Personal details
- Born: February 12, 1743 Bertie County, North Carolina
- Died: September 25, 1797 (aged 54) Martin County, North Carolina
- Allegiance: United States of America
- Branch: North Carolina millita
- Rank: Colonel
- Unit: Martin County Regiment North Carolina militia

= Whitmell Hill =

American politician

Whitmell Hill (February 12, 1743 - September 26, 1797) was an American planter from Martin County, North Carolina and commander of the Martin County Regiment of the North Carolina militia during the American Revolution. He was a delegate for North Carolina to the Continental Congress from 1778 to 1780 and served as Speaker of the North Carolina House of Commons in 1778.

==Early life==
Whitmell was the son of a John and Martha Hill, and was born in Bertie County, North Carolina. In 1760 he graduated from the University of Pennsylvania and returned to North Carolina to begin developing his own plantation, Hill’s Ferry, in what was to become Martin County when it was established in 1774.

==Service in the American Revolution==
Service record:
- Lt. Colonel in the Martin County Regiment of the North Carolina militia (1775-1778)
- Colonel over the Martin County Regiment of the North Carolina militia (1778 & 1781-1783)
- North Carolina delegate to the Continental Congress (1778-1780)

Hill supported the rising revolutionary sentiment, and when the Martin County Regiment of the North Carolina militia was organized he was named its Lieutenant Colonel, and was later its Colonel in 1778. When the revolutionary North Carolina Provincial Congress met in 1775-1776 he represented Martin County.
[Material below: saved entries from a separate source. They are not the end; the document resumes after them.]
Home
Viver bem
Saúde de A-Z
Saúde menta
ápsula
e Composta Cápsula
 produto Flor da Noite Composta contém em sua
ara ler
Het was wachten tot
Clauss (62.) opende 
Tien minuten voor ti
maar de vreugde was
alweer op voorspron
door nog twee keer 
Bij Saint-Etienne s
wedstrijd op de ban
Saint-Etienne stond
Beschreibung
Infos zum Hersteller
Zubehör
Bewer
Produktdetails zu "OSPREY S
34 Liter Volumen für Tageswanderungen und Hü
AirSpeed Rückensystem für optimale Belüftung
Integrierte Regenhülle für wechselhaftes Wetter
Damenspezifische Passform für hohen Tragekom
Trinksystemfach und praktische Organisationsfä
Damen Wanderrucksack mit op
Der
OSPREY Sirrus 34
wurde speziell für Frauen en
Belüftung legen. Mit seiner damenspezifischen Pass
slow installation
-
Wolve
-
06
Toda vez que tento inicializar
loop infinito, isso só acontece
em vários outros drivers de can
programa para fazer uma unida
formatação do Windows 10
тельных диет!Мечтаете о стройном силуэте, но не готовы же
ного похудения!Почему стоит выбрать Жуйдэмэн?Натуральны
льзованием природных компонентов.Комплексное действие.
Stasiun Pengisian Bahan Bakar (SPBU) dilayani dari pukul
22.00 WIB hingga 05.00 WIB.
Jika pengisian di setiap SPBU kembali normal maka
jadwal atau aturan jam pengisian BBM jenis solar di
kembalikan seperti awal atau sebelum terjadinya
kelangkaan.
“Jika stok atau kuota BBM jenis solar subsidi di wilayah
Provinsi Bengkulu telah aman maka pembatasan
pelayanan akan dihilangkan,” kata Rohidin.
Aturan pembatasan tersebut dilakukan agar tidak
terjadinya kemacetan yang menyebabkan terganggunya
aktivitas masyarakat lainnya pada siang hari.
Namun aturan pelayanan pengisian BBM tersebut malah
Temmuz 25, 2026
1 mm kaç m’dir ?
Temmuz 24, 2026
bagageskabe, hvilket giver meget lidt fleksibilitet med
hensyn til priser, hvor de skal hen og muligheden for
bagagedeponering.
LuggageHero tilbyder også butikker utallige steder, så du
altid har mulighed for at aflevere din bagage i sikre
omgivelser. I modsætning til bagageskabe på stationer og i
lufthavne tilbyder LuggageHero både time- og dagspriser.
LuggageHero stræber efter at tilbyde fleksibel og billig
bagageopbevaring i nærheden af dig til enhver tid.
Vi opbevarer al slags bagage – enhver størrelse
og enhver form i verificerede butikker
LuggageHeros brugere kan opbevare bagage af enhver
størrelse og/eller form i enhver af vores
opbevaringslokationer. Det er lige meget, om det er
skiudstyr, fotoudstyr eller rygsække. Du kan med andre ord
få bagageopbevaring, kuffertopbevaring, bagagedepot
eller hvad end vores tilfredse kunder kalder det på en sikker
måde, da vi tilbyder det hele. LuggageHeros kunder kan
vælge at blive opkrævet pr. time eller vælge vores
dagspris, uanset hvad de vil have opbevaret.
Then, in 1776 he was advanced to the Provincial Council to represent the Edenton district. During this time he was also a member of the local Committee of Safety.

==Political career==
Once North Carolina wrote its new Constitution, Hill was elected to the state Senate, and served as speaker in 1778. Later that year the Assembly named him as one of the state's delegates to the Continental Congress. He was returned to the Congress until 1781, when the term limit imposed by the state constitution prevented his reappointment. He was re-elected to the state Senate in 1783, 1784, and 1788. In 1788 he was also a delegate to North Carolina's Hillsborough Convention to consider ratification of the U.S. Constitution. His outspoken support helped strengthen the forces that ultimately completed ratification the following year in Fayetteville.

==Death==
Hill died and was buried at his home, Hill’s Ferry, in northwestern Martin County. In 1887 his grave was moved to the Trinity Cemetery, near Scotland Neck in Halifax County, North Carolina.